Throughout my career, I have spoken at events and conducted training sessions for underrepresented groups, many of them in Spanish and English. I made presentations on dissolution of marriage, laws that protect children and domestic violence. I also presented on how cases proceed through the legal system, how bond is set and how Illinois laws on domestic violence are gender neutral, just to name a few. When I was a prosecutor, I often appeared on television news programs to discuss stalking legislation, domestic violence laws and laws regarding other crimes. I also presented to police groups on report writing and evidence.

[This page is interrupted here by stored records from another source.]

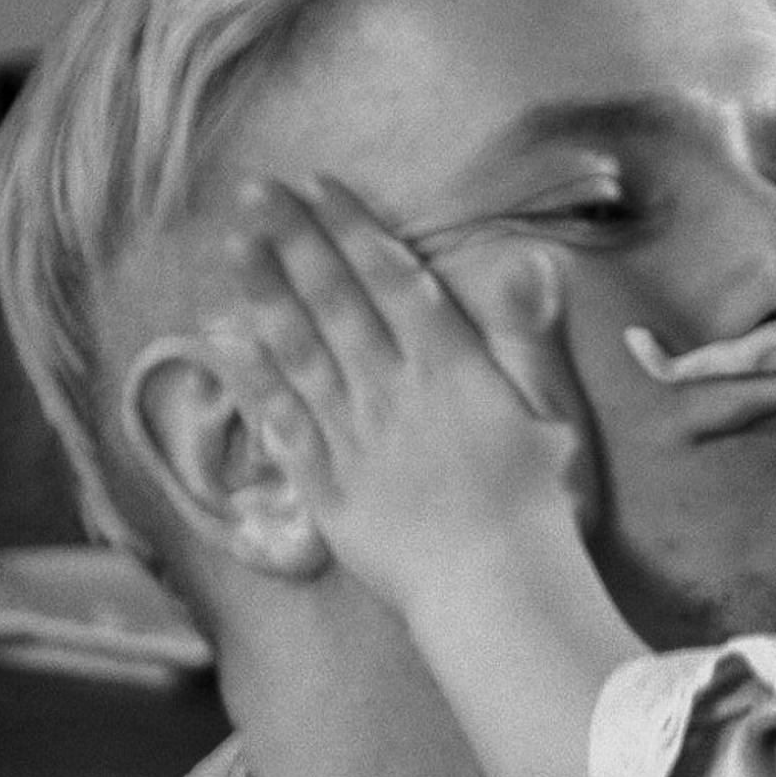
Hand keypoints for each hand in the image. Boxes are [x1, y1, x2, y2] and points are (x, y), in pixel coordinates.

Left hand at [200, 177, 592, 626]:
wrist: (496, 592)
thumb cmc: (539, 505)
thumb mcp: (551, 409)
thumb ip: (526, 333)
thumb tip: (526, 258)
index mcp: (448, 365)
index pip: (390, 278)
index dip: (350, 227)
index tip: (317, 184)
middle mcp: (389, 389)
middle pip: (332, 300)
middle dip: (292, 239)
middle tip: (253, 190)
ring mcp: (350, 436)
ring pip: (296, 350)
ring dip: (262, 292)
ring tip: (231, 244)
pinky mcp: (325, 486)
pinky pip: (279, 421)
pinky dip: (250, 378)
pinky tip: (224, 342)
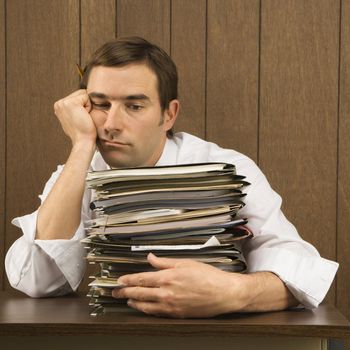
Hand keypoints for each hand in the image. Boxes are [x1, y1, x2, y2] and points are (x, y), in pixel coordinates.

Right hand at [54, 89, 96, 145]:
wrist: (83, 141)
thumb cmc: (83, 132)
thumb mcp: (74, 118)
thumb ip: (74, 109)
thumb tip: (80, 104)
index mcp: (59, 106)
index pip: (77, 96)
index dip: (83, 106)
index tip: (80, 119)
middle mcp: (58, 103)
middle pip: (80, 93)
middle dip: (85, 105)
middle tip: (82, 118)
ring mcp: (63, 102)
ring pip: (83, 94)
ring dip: (87, 106)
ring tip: (83, 117)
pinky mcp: (71, 102)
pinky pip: (87, 97)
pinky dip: (89, 107)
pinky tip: (84, 116)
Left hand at [112, 253, 249, 317]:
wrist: (224, 293)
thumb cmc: (208, 277)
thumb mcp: (185, 263)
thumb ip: (164, 261)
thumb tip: (151, 258)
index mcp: (168, 277)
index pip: (141, 279)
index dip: (128, 280)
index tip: (119, 280)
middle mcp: (167, 293)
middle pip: (139, 293)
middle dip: (125, 292)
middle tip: (116, 292)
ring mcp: (171, 306)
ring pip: (145, 306)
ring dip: (133, 302)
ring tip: (126, 300)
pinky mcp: (176, 315)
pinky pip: (156, 314)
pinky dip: (145, 310)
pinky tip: (142, 308)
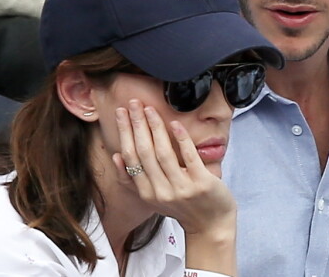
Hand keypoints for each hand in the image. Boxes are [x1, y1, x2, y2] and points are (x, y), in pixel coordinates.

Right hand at [112, 100, 235, 235]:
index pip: (131, 158)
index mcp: (147, 193)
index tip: (121, 113)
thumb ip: (134, 180)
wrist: (211, 225)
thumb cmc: (183, 206)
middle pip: (144, 152)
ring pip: (163, 153)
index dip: (124, 133)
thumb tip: (116, 156)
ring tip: (150, 109)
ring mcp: (181, 188)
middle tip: (133, 103)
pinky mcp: (201, 183)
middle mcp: (161, 192)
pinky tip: (175, 124)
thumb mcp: (154, 197)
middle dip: (136, 124)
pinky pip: (189, 157)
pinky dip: (181, 139)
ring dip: (155, 127)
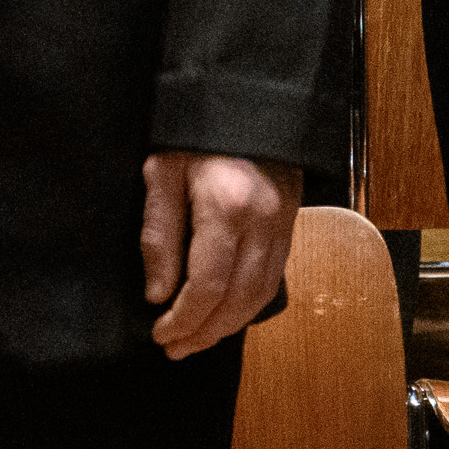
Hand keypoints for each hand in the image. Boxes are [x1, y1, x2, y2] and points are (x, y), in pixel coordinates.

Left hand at [140, 150, 302, 357]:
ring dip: (229, 325)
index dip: (184, 317)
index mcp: (225, 207)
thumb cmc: (192, 133)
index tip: (161, 334)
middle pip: (238, 299)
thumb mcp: (161, 171)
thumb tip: (158, 294)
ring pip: (261, 295)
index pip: (207, 284)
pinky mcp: (290, 226)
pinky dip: (249, 305)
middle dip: (206, 331)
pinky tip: (227, 314)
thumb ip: (159, 233)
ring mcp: (282, 226)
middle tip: (176, 349)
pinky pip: (273, 279)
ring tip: (197, 339)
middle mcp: (261, 223)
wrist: (245, 100)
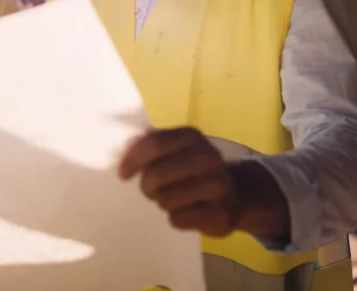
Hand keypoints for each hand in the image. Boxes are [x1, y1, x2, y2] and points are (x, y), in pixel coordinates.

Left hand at [118, 127, 241, 237]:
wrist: (233, 195)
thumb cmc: (191, 171)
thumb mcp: (174, 151)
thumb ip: (149, 146)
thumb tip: (124, 150)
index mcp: (192, 136)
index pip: (153, 143)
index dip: (132, 159)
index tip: (122, 174)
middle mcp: (209, 157)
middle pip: (156, 174)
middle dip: (147, 186)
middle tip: (150, 190)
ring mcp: (219, 185)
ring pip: (166, 199)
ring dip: (162, 202)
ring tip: (173, 199)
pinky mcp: (222, 213)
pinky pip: (178, 219)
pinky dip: (177, 219)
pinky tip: (188, 212)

As a judge, I appeared on cable TV shows discussing mortgage foreclosure and divorce, as well as diversity in the judiciary. I’ve also served on the boards of various diverse affinity bar associations and on a scholarship committee. It was so inspiring to interview so many diverse and talented law students, many of whom had overcome tremendous hardships to get to law school. Making motivational presentations to students remains one of my favorite things to do, and I have especially enjoyed mentoring many of my judicial law clerks.

What do you like to do in your free time?

I love to spend time with my huge extended family, watch film noir with my husband (who chatters throughout), read mysteries, play catch-up with my sister and closest friends, spoil the kids at the movies, and take frequent weekend getaways. I also enjoy just sitting and talking to my mom, who lives with us. Although her memory is failing, she remains a treasure-trove of knowledge and can still quote entire chapters of the Bible as she shares her motherly advice. She is a blessing.